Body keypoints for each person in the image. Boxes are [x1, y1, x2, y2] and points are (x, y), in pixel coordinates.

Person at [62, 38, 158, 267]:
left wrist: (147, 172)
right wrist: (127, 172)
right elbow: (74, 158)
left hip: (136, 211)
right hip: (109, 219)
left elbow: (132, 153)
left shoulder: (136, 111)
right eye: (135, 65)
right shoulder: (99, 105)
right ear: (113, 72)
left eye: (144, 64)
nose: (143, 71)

◆ ◆ ◆

- Exercise requirements -
Lines from the one containing "right hip: (109, 219)" through the last line of the records, restated word for word: that is the whole response.

- Answer section -
right hip: (109, 219)
left elbow: (132, 153)
left shoulder: (136, 111)
right eye: (135, 65)
right shoulder: (99, 105)
right ear: (113, 72)
left eye: (144, 64)
nose: (143, 71)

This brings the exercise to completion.